Inflation is driving up costs for insurers, which will impact premiums for customers and may see traditional insurers taking back market share

Inflation is driving up costs for insurers' claims pay-outs as prices of goods, repairs and services go up. Premiums take time to catch up with rising costs, resulting in lower profits and sometimes losses for insurers.  

Suppliers to insurers, such as car garages or medical providers (hospitals, clinics etc) may be locked into contracts that don’t allow them to increase prices, prompting suppliers to try to renegotiate prices. Insurers will have to choose how to support their suppliers, so they don’t go out of business in these turbulent times. However, this is an opportunity to strengthen relationships with suppliers and make sure that their customers get a better service.

Insurers will need to look closely at overheads and find new ways to optimise operations. It’s a balance, as they’ll need to be careful with increases of premium prices, which could have an adverse effect by increasing customer churn when customers are under financial pressure. As a result, customers may decide to switch to a cheaper alternative or not to renew some of their insurance policies at all.

For insurers, this may be an opportunity to segment the market and offer insurance products that provide more choice or target niche verticals, allowing customers to choose policies tailored to their needs and budgets.
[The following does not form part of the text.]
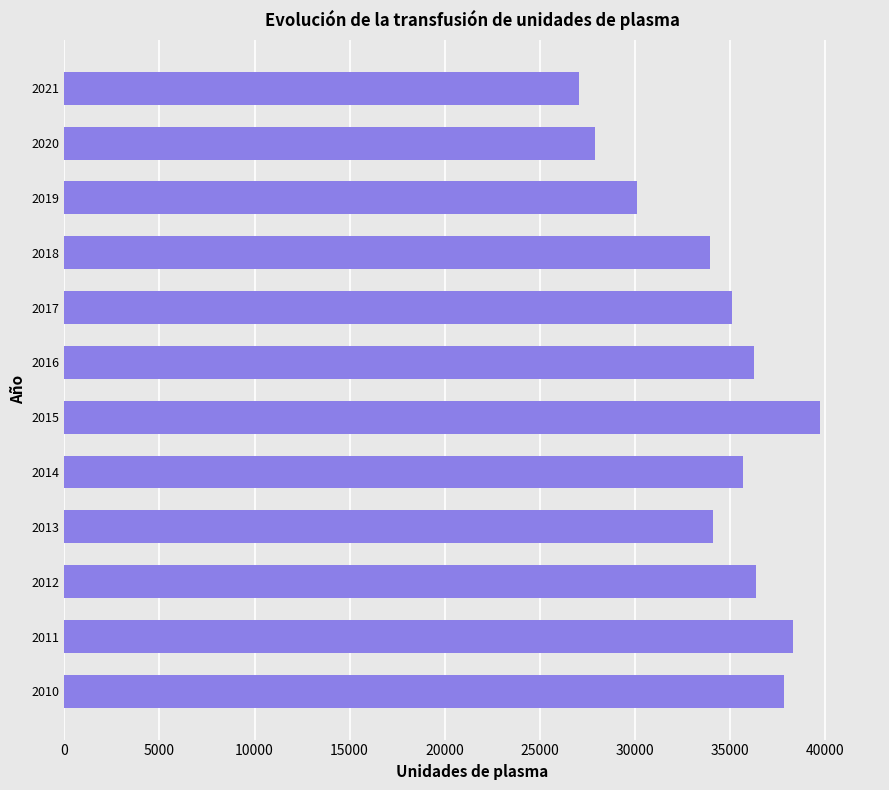

What is the sum of all values?

412485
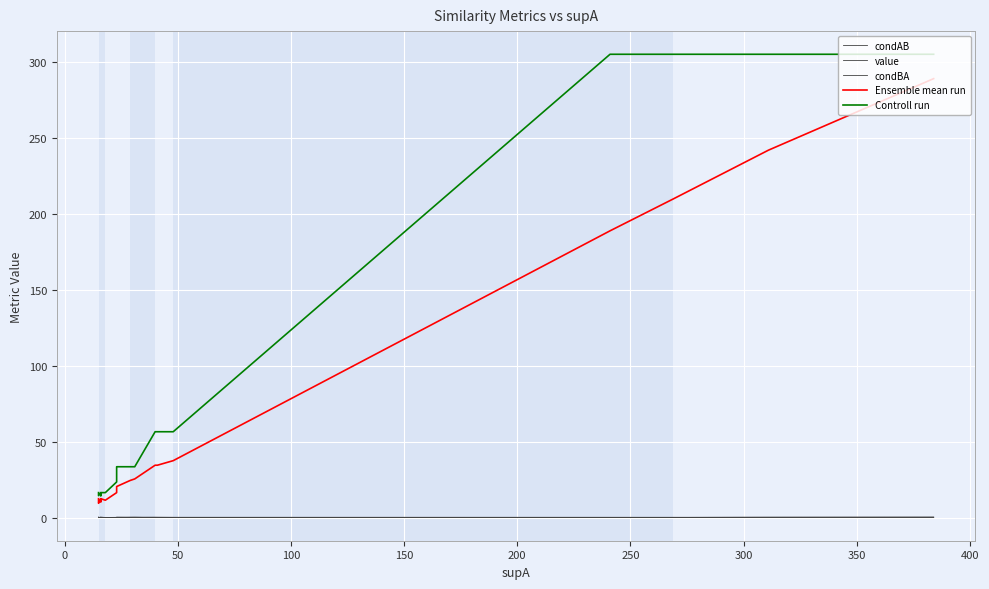

True or false: condAB has a value of 1.2 at 17.

False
Traditional insurers that leverage brand and technology will be the winners in 2023 and beyond

Going into 2023, traditional insurers have the brand advantage. In times of uncertainties, customers may want to choose traditional insurers that are well-established, while new entrants may seem riskier. On the other hand, traditional insurers may have higher cost of operations compared to technology-first insurance carriers. Traditional insurers will leverage this brand advantage and financial depth in the next year and will invest in technology that will allow them to provide better service at a lower cost. The ones that will do it quickly and smartly, will be the winners in this competitive market. Our recent report, responding to the expectations of today’s insurance customers explores this in more detail.

Cost-of-living pressures will force insurers to deliver more flexible, price competitive products and provide add-on services that help customers avoid making a claim

Insurers should continue to invest in product innovation and deliver insurance products that provide higher flexibility and choice. In 2023, customers will opt for policies that are built around their exact needs, and at lower cost (premium). For example, customers might look for more tailored home contents insurance that covers specific items in the property.

Many insurance companies will provide additional services to their customers that will help prevent or mitigate potential losses or risks. This will help insurers to support customers to reduce risk, reduce overall claims volumes, and improve profitability by providing ‘add-on’ services. For example, offering health insurance customers periodic health checks, or Gym memberships improves customers’ health and wellbeing, reducing the likelihood of making a claim while generating revenues if the right partnerships are created.